A reduced ability to recover from and between training sessions is in the luteal phase.

Causes of reduced recovery

Think of your muscles like Lego buildings. When you work out, you’re basically breaking apart some of the Lego pieces. Now, after a workout, your body needs to repair those broken pieces which is what makes your muscles adapt and get stronger/grow from training. This repairing process is called muscle recovery.

But here’s the thing: progesterone acts like someone who takes away some of the bricks needed for the repairs. It has a catabolic effect, meaning it breaks down stuff. So, when there’s a lot of progesterone around, your body can’t fix your muscles as well. It’s like trying to rebuild with some pieces missing.

When progesterone levels are higher it can slow down muscle recovery and make it harder for your muscles to repair after a workout.

Also, energy expenditure increases slightly post ovulation – therefore there are also increased energy requirements. If these aren’t met then recovery can be hindered. 

How to manage reduced recovery

Food!  Especially if you are physically active. Check you are eating before and after any exercise, more info on what to eat is available here

Avoid long gaps without eating (aim to eat every 3-4 hours). 

Include a portion of protein every 3-4 hours to support muscle recovery e.g.
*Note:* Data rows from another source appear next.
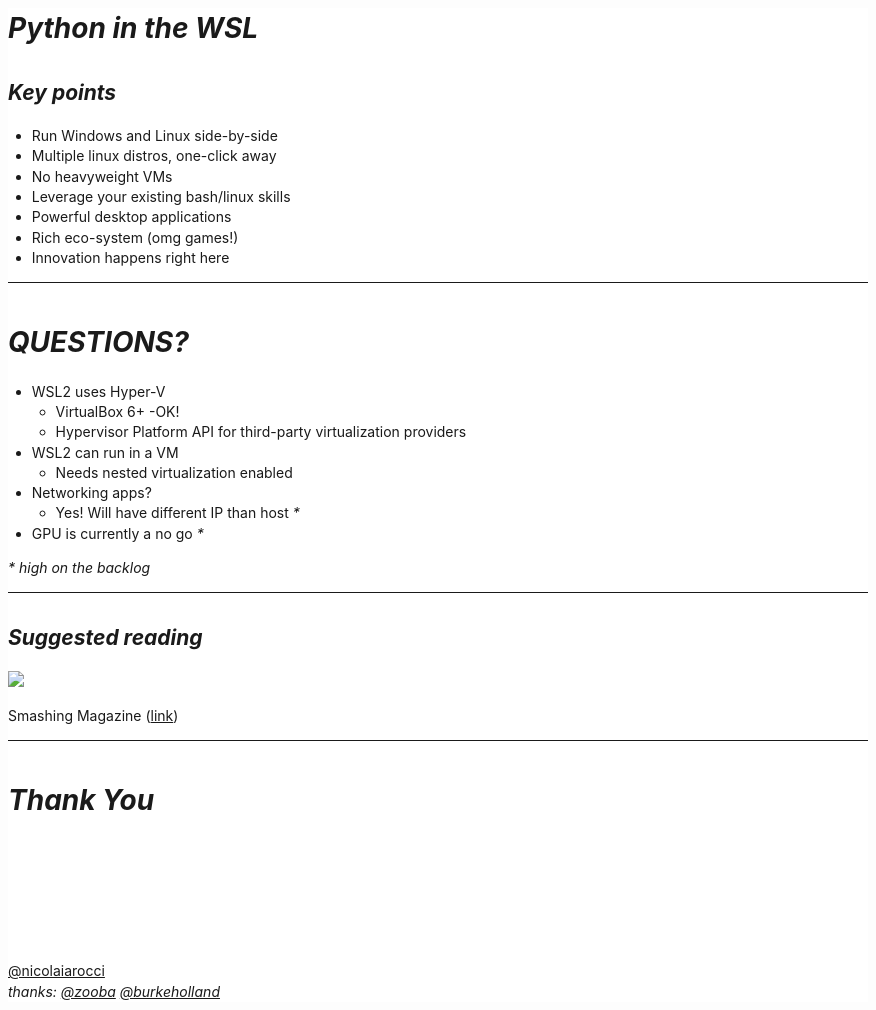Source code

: # _Python in the WSL_
## _Key points_

- Run Windows and Linux side-by-side
- Multiple linux distros, one-click away
- No heavyweight VMs
- Leverage your existing bash/linux skills
- Powerful desktop applications
- Rich eco-system (omg games!)
- Innovation happens right here

***

# _QUESTIONS?_

- WSL2 uses Hyper-V
    - VirtualBox 6+ -OK!
    - Hypervisor Platform API for third-party virtualization providers
- WSL2 can run in a VM
    - Needs nested virtualization enabled
- Networking apps? 
    - Yes! Will have different IP than host _*_
- GPU is currently a no go _*_

_* high on the backlog_

***

## _Suggested reading_ 

<img src="images/reading.png" class="nb"/>

Smashing Magazine ([link](https://www.smashingmagazine.com/2019/09/moving-javascript-development-bash-windows/))

***

# _Thank You_

<br/><br/><br/><br/><br/><br/>
[@nicolaiarocci](https://twitter.com/nicolaiarocci)<br/>
_thanks: [@zooba](https://twitter.com/zooba) [@burkeholland](https://www.smashingmagazine.com/2019/09/moving-javascript-development-bash-windows/)_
Greek yogurt with fruit and honey, milky drink, boiled eggs on crackers with some pepper or chilli flakes!

Failing to get enough nutrition around exercise can hinder recovery. You need carbohydrate and protein as soon as possible after exercise. 

Try a bedtime milky drink to support overnight recovery. 

Check in on your sleep quality and consider increasing time asleep to improve recovery (may need to add in naps to support this). 

Increase your intake of antioxidants to reduce inflammation. Inflammation is good, but too much can slow recovery. Antioxidant foods include oily fish, flaxseeds, fruits and vegetables, turmeric, garlic and paprika.  

Omega 3 supplements may be useful if you struggle with muscle soreness and are unlikely to get 3 portions of omega 3 each week. These can be purchased as batch tested supplements if needed for athletes. 

Ensure any high volume or intense training is spread evenly across the week.